Friday, April 25, 2008

Asheville Blog Gets International Attention

From The Guardian:

This week, the ethics of anonymity. A debate has arisen on the North American blogosphere about whether or not people should be able to post reviews of shows without making it clear who they are. It all started over on Asheville Reviews - a blog dedicated to reviewing theatre in the town of Asheville, North Carolina. After a disgruntled and unnamed critic posted a very negative review of a show called The Tempest Project, Dr Scott Walters of the University of North Carolina responded by saying: "how dare you post a slam like this without the courage to use your own name. If there is 'arrogance, disrespect, and incompetence', it is in your review."

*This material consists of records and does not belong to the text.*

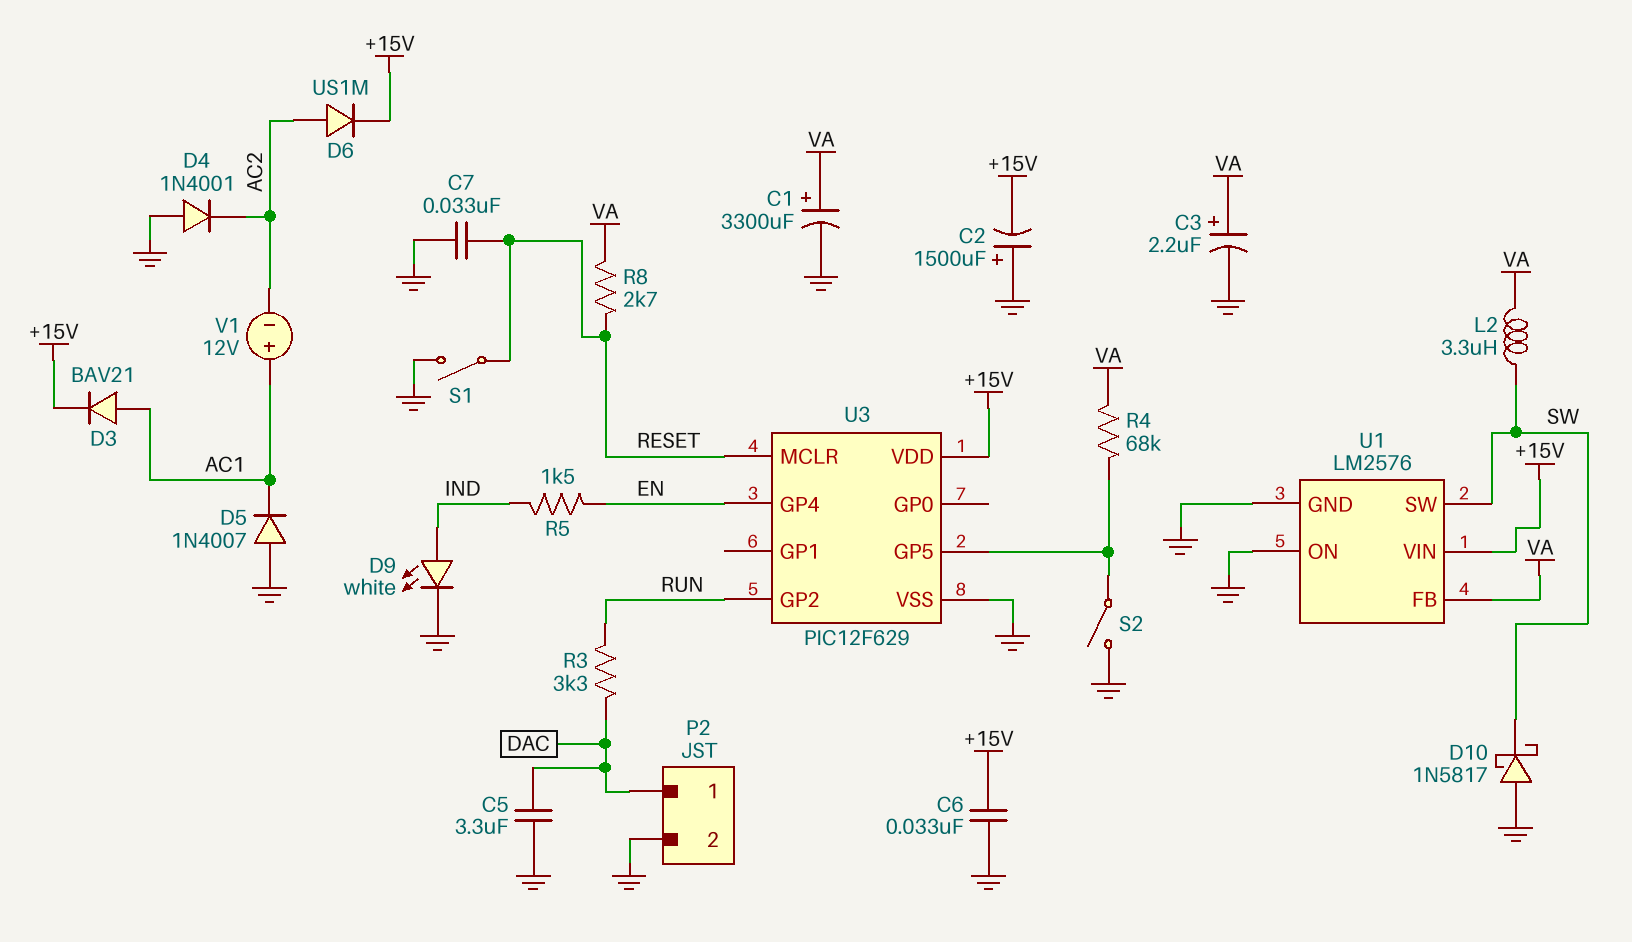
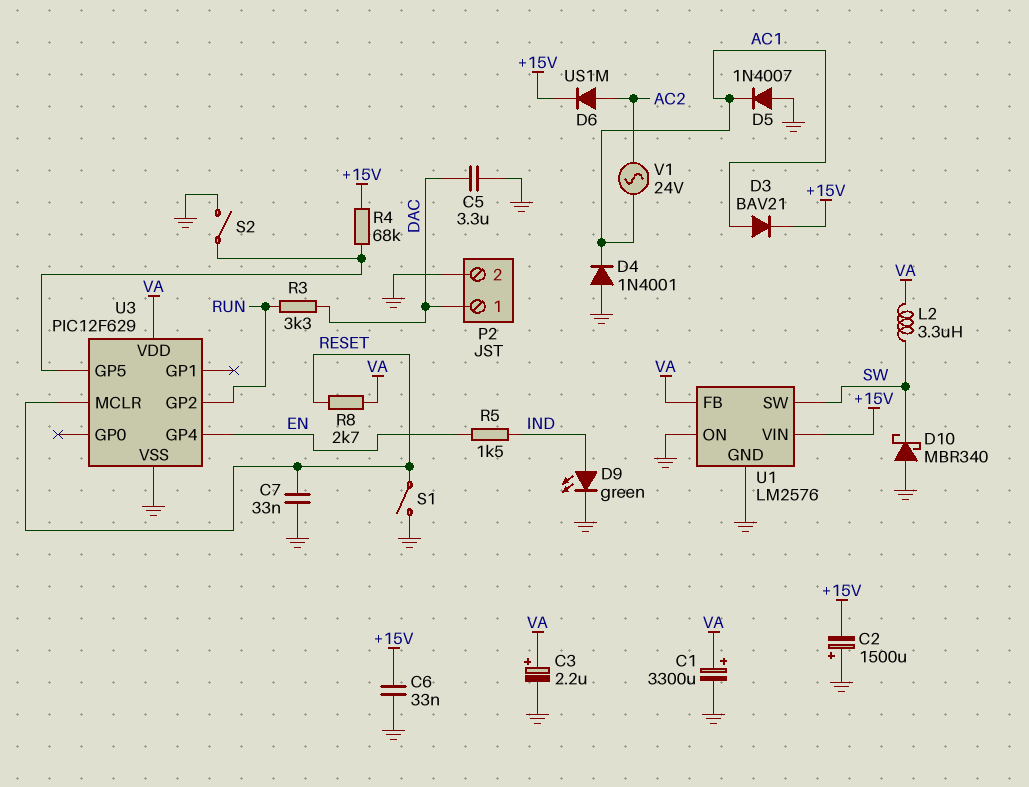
D4: diode 1N4001 (A GND, K AC2) -> diode 1N4001 (A GND, K AC1)
D9: LED white (A IND, K GND) -> LED green (A IND, K GND)
D10: schottky 1N5817 (A GND, K SW) -> schottky MBR340 (A GND, K SW)
R4: 68k (U3/GP5, VA) -> 68k (+15V, U3/GP5)
U3 pin VDD: +15V -> VA
V1: 12V (plus AC1, minus AC2) -> AC 24V (AC1, AC2)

Walters' anger has prompted a fair degree of soul-searching on behalf of the blog itself. And while some consider anonymous posting cowardly, others argue that it can give people room to be far more honest than they might otherwise be. In a comment on Walters' own blog about the subject Ben argues that: "As an actor, I can't post a review that is even a little bit negative without risking the black ball effect. People want to work with those they like, and they might not like me if I write a poor review of their work. It's too risky to not do this anonymously." And of course, this principle that anonymity equals honesty is not confined to blogging. After all, would William Mark Felt Sr have been as candid back in 1972 if he had not been able to hide behind what is possibly the most famous pseudonym in history: Deep Throat?